Scots housing value up 25% to £481bn since 2019

The total value of all private housing in Scotland has risen by £97.7 billion or 25% since 2019 before the pandemic to £481 billion in 2023, according to Savills.

The value of Scottish homes rose by £6.2 billion in 2023, Savills said.

The total value of all UK housing slipped by a marginal 0.3% to £8.678 trillion in 2023 — but that is still £1.585 trillion higher than 2019.

Faisal Choudhry, head of residential research for Savills in Scotland, said: “Scotland’s housing sector remains robust and resilient, with the value of housing stock continuing to rise against a backdrop of a marginal dip in the value of UK stock.

“Scotland’s growth comes down to comparative affordability, the relative value gap between Scottish locations and those south of the border, with room for further growth a result.

“Scotland has remained in demand as a place to invest in property from buyers from all over the UK.”

Lucian Cook, head of residential research at Savills, said: “Despite higher mortgage costs, the market’s resilience means UK housing continues to be a significant, and a relatively secure, store of wealth.

“Even after deducting outstanding mortgage debt of £1.652 trillion, our figures show that net housing wealth continued to exceed £7 trillion; a figure 2.6 times the size of the UK’s economy.

“In 2023 the total value was supported by an £80 billion uplift from new housing delivery.

“But, more fundamentally, the market was insulated from interest rate pressures by a combination of more stringent mortgage regulation, the increased use of fixed rate mortgages and the assistance provided by lenders to those in financial difficulty.

“We may see the cost of mortgages ebb and flow over the course of 2024, as markets respond to changing expectations of when and how much the Bank of England will cut the base rate.

“But over the medium term we expect affordability pressure to ease, meaning that the recent loss in value should be short lived.”

According to Savills, the value falls, though relatively benign, were concentrated in the south of England.

The total value of London’s housing stock decreased by £39.3 billion (-2.1%), while the South East of England, South West of England and East of England saw a combined £16.5 billion (-0.5%) fall.

By contrast, markets further from London which have a greater capacity for growth, saw values increase on the year.

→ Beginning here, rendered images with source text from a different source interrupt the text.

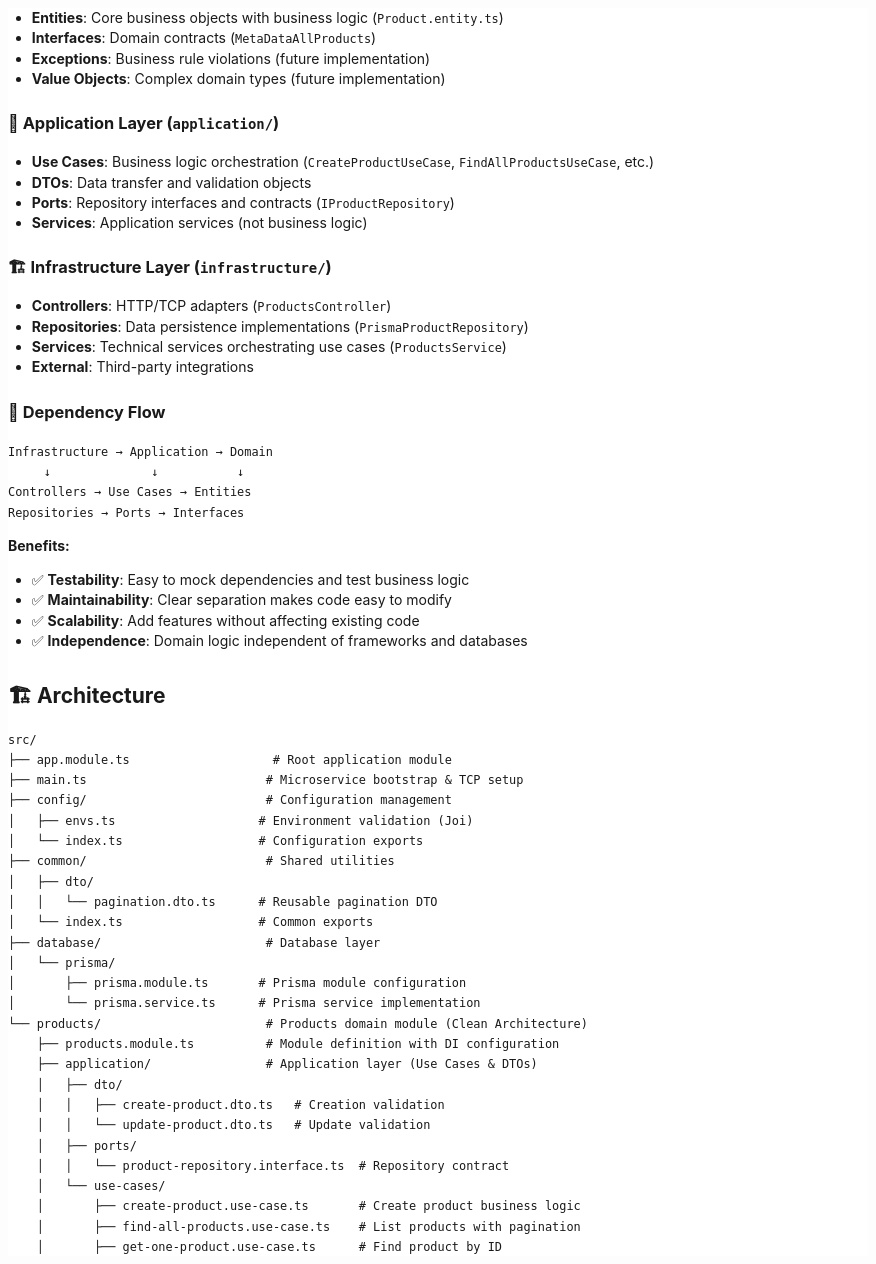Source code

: - **Entities**: Core business objects with business logic (`Product.entity.ts`)
- **Interfaces**: Domain contracts (`MetaDataAllProducts`)
- **Exceptions**: Business rule violations (future implementation)
- **Value Objects**: Complex domain types (future implementation)

### 🔄 **Application Layer** (`application/`)

- **Use Cases**: Business logic orchestration (`CreateProductUseCase`, `FindAllProductsUseCase`, etc.)
- **DTOs**: Data transfer and validation objects
- **Ports**: Repository interfaces and contracts (`IProductRepository`)
- **Services**: Application services (not business logic)

### 🏗️ **Infrastructure Layer** (`infrastructure/`)

- **Controllers**: HTTP/TCP adapters (`ProductsController`)
- **Repositories**: Data persistence implementations (`PrismaProductRepository`)
- **Services**: Technical services orchestrating use cases (`ProductsService`)
- **External**: Third-party integrations

### 🔗 **Dependency Flow**

```
Infrastructure → Application → Domain
     ↓              ↓           ↓
Controllers → Use Cases → Entities
Repositories → Ports → Interfaces
```

**Benefits:**

- ✅ **Testability**: Easy to mock dependencies and test business logic
- ✅ **Maintainability**: Clear separation makes code easy to modify
- ✅ **Scalability**: Add features without affecting existing code
- ✅ **Independence**: Domain logic independent of frameworks and databases

## 🏗️ Architecture

```
src/
├── app.module.ts                    # Root application module
├── main.ts                         # Microservice bootstrap & TCP setup
├── config/                         # Configuration management
│   ├── envs.ts                    # Environment validation (Joi)
│   └── index.ts                   # Configuration exports
├── common/                         # Shared utilities
│   ├── dto/
│   │   └── pagination.dto.ts      # Reusable pagination DTO
│   └── index.ts                   # Common exports
├── database/                       # Database layer
│   └── prisma/
│       ├── prisma.module.ts       # Prisma module configuration
│       └── prisma.service.ts      # Prisma service implementation
└── products/                       # Products domain module (Clean Architecture)
    ├── products.module.ts          # Module definition with DI configuration
    ├── application/                # Application layer (Use Cases & DTOs)
    │   ├── dto/
    │   │   ├── create-product.dto.ts   # Creation validation
    │   │   └── update-product.dto.ts   # Update validation
    │   ├── ports/
    │   │   └── product-repository.interface.ts  # Repository contract
    │   └── use-cases/
    │       ├── create-product.use-case.ts       # Create product business logic
    │       ├── find-all-products.use-case.ts    # List products with pagination
    │       ├── get-one-product.use-case.ts      # Find product by ID
```
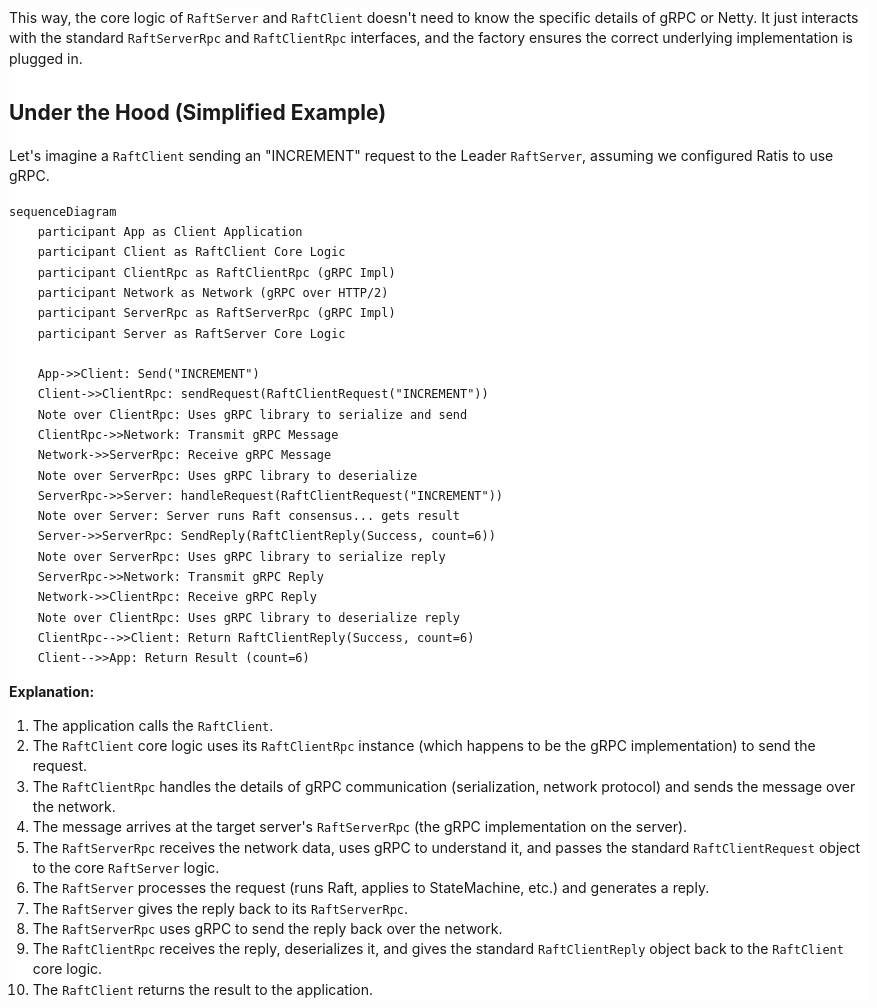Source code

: This way, the core logic of `RaftServer` and `RaftClient` doesn't need to know the specific details of gRPC or Netty. It just interacts with the standard `RaftServerRpc` and `RaftClientRpc` interfaces, and the factory ensures the correct underlying implementation is plugged in.

## Under the Hood (Simplified Example)

Let's imagine a `RaftClient` sending an "INCREMENT" request to the Leader `RaftServer`, assuming we configured Ratis to use gRPC.

```mermaid
sequenceDiagram
    participant App as Client Application
    participant Client as RaftClient Core Logic
    participant ClientRpc as RaftClientRpc (gRPC Impl)
    participant Network as Network (gRPC over HTTP/2)
    participant ServerRpc as RaftServerRpc (gRPC Impl)
    participant Server as RaftServer Core Logic

    App->>Client: Send("INCREMENT")
    Client->>ClientRpc: sendRequest(RaftClientRequest("INCREMENT"))
    Note over ClientRpc: Uses gRPC library to serialize and send
    ClientRpc->>Network: Transmit gRPC Message
    Network->>ServerRpc: Receive gRPC Message
    Note over ServerRpc: Uses gRPC library to deserialize
    ServerRpc->>Server: handleRequest(RaftClientRequest("INCREMENT"))
    Note over Server: Server runs Raft consensus... gets result
    Server->>ServerRpc: SendReply(RaftClientReply(Success, count=6))
    Note over ServerRpc: Uses gRPC library to serialize reply
    ServerRpc->>Network: Transmit gRPC Reply
    Network->>ClientRpc: Receive gRPC Reply
    Note over ClientRpc: Uses gRPC library to deserialize reply
    ClientRpc-->>Client: Return RaftClientReply(Success, count=6)
    Client-->>App: Return Result (count=6)
```

**Explanation:**

1.  The application calls the `RaftClient`.
2.  The `RaftClient` core logic uses its `RaftClientRpc` instance (which happens to be the gRPC implementation) to send the request.
3.  The `RaftClientRpc` handles the details of gRPC communication (serialization, network protocol) and sends the message over the network.
4.  The message arrives at the target server's `RaftServerRpc` (the gRPC implementation on the server).
5.  The `RaftServerRpc` receives the network data, uses gRPC to understand it, and passes the standard `RaftClientRequest` object to the core `RaftServer` logic.
6.  The `RaftServer` processes the request (runs Raft, applies to StateMachine, etc.) and generates a reply.
7.  The `RaftServer` gives the reply back to its `RaftServerRpc`.
8.  The `RaftServerRpc` uses gRPC to send the reply back over the network.
9.  The `RaftClientRpc` receives the reply, deserializes it, and gives the standard `RaftClientReply` object back to the `RaftClient` core logic.
10. The `RaftClient` returns the result to the application.
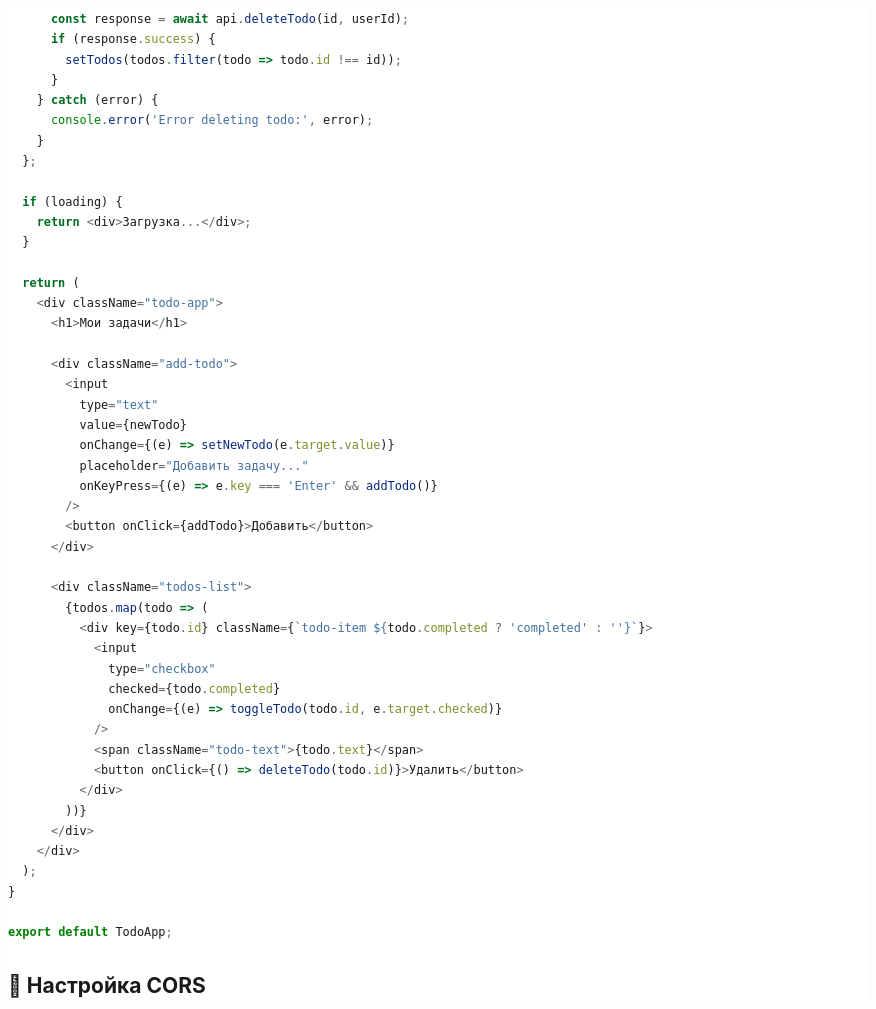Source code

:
 ```javascript
      const response = await api.deleteTodo(id, userId);
      if (response.success) {
        setTodos(todos.filter(todo => todo.id !== id));
      }
    } catch (error) {
      console.error('Error deleting todo:', error);
    }
  };

  if (loading) {
    return <div>Загрузка...</div>;
  }

  return (
    <div className="todo-app">
      <h1>Мои задачи</h1>
      
      <div className="add-todo">
        <input
          type="text"
          value={newTodo}
          onChange={(e) => setNewTodo(e.target.value)}
          placeholder="Добавить задачу..."
          onKeyPress={(e) => e.key === 'Enter' && addTodo()}
        />
        <button onClick={addTodo}>Добавить</button>
      </div>

      <div className="todos-list">
        {todos.map(todo => (
          <div key={todo.id} className={`todo-item ${todo.completed ? 'completed' : ''}`}>
            <input
              type="checkbox"
              checked={todo.completed}
              onChange={(e) => toggleTodo(todo.id, e.target.checked)}
            />
            <span className="todo-text">{todo.text}</span>
            <button onClick={() => deleteTodo(todo.id)}>Удалить</button>
          </div>
        ))}
      </div>
    </div>
  );
}

export default TodoApp;
```

## 🔧 Настройка CORS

The most significant uplift was in Northern Ireland (3.2%), North East (1.4%), Scotland (1.3%) and the East Midlands (1.3%).

While London accounts for the largest proportion of the total value of UK housing, since 2016 it has only accounted for 12.01% of total growth. As a result, its proportion of the total value of UK housing has fallen from a high of 24% (in 2016) to a more normal 21% in 2023.

“A geographical rebalancing of the UK housing market continued in 2023,” said Cook. “As expected at this stage in the cycle, the most robust regional markets were those where mortgaged buyers had to borrow less in relation to their income.”

Outright owner occupiers continue to be the major beneficiaries of value growth. According to Savills, homes owned outright now account for almost 40% of the total value of all UK housing.

The analysis shows that the value of property held by mortgage-free owner occupiers has increased by £1.505 trillion over the past decade, while that held by mortgaged owner occupiers has risen by £978 billion.

“Back in 2013 the value of housing held by unmortgaged and mortgaged owner occupiers was very similar,” said Cook.

“However, demographic changes and a shift in access to home ownership have substantially widened the gap between the two in the last 10 years.

“We continued to see people who benefitted from the homeownership boom of the latter part of the 20th century joining the ranks of the mortgage-free in 2023.

“But at the same time, aspiring  homeowners had to contend with a combination of high deposit requirements and increased mortgage costs last year.

“Meanwhile increased taxation and regulation have constrained supply in the private rented sector housing, despite rising tenant demand.”